以前、同じようなことを別の人から言われたことを思い出して、正樹が苦笑めいた笑みを浮かべる。
「あいつにその気はありませんよ。正次が憧れているのは『あなた』ですから」
帝原一家とマタの交流は深い。それこそ正次にとって、マタは第二の父であると言っても過言ではない。正次は幼い頃より、「大きくなったらマタのおっちゃんのようになる!」と言って、よくモノマネをしていたのだから。
すると、腕を組み、眉間にしわを寄せるマタ。うーんと何か考えているような声を上げるが、やがて「分からないな」と言い、目を開けると、正樹に向かって聞いた。
「俺のどこに憧れているのか、さっぱりだ」
「ははは! そういう所ですよ、先輩」
通路を挟んでの会話。物理的な距離は少し遠いが、そんなものは二人には関係がなかった。
そうして、楽しい会話をする一方、彼らは今回の合同作戦について話し合う。
「先輩は今回の作戦。本当にSランク魔獣がいると思いますか?」
「どういうことだ?」
「私たちが魔獣から東京を奪還する際、我が国は他国に対して多額の借金をしています。今回の作戦、Sランクがいるかついてはまだ分かりませんが、少なくとも『特大ミステールの破壊』が出来れば、入ってくる報酬金はかなりの額になるかと思いまして」
ふむ、マタが頷く。
「しかし、各国の先行部隊が壊滅したのだろう?」
そう、壊滅した。だが、ミステールを求めての争奪戦は日本人が思っているほど生やさしいものではない。
日本は世界でも有数の地震国家だ。
地球本来の活動、プレートによる地震の回数は年間最低1000回以上。さらに『ミステール単体』で発生する回数も含めると、その数は広大な領土を持っているアメリカや中国、ソビエト連邦(ロシア)にも引けを取らないほどだ。

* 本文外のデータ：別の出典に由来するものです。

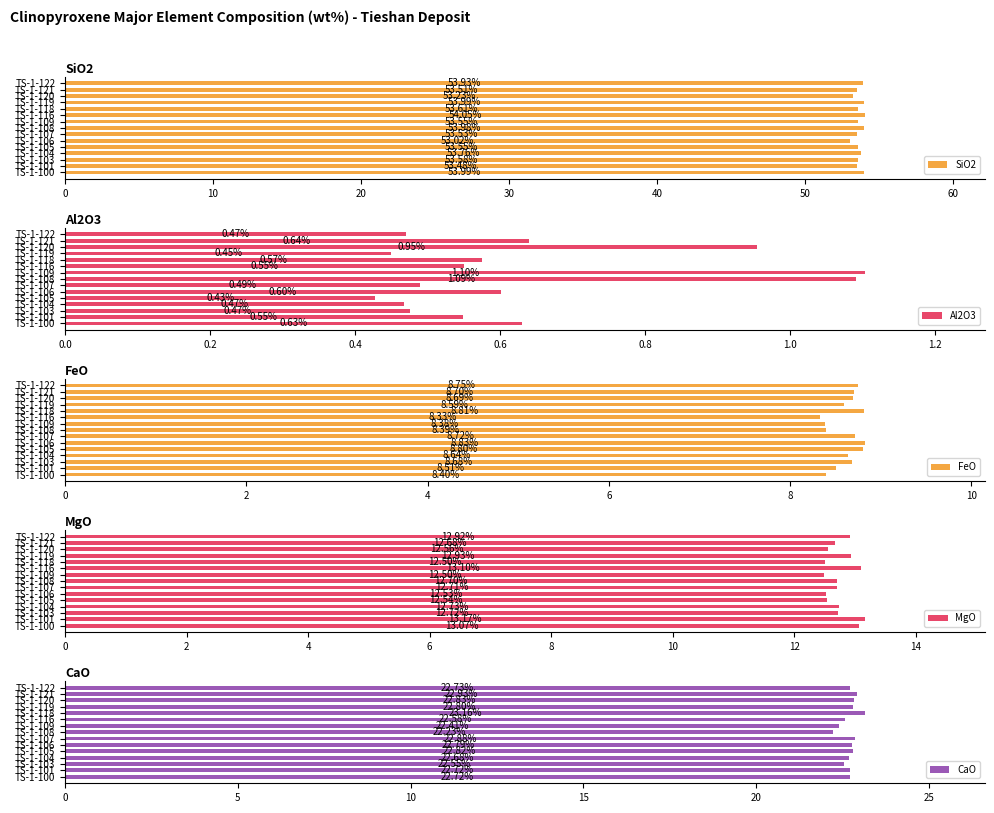

How many bars are there in each group?

5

そのため、日本は今回のような例外を除いて、遠征に行く必要が全くなかった。そして立場上、外国にいったことのある正樹は、各国がどれほどこのミステールを求めて争ってきてきたのかをよく知っていた。
いまや『ミステール』は世界にとって、必要不可欠となった貴重な資源なのだ。
その説明を聞かされたマタは、再び考え込む仕草を見せる。
彼は今回の合同作戦が一筋縄では行かないことを理解すると、正樹に向けて一言。
「よくこれまで我が国は攻め込まれなかったな……」
それに対して正樹がふっと笑う。
「ええ、全くです」
マタが影で人々を支えていたとするならば、彼もまた、裏の舞台で日本を守ってきた人物であろう。正樹は照れた笑みを浮かべると外の景色を見る。
窓から覗く先、大陸が見えてきた。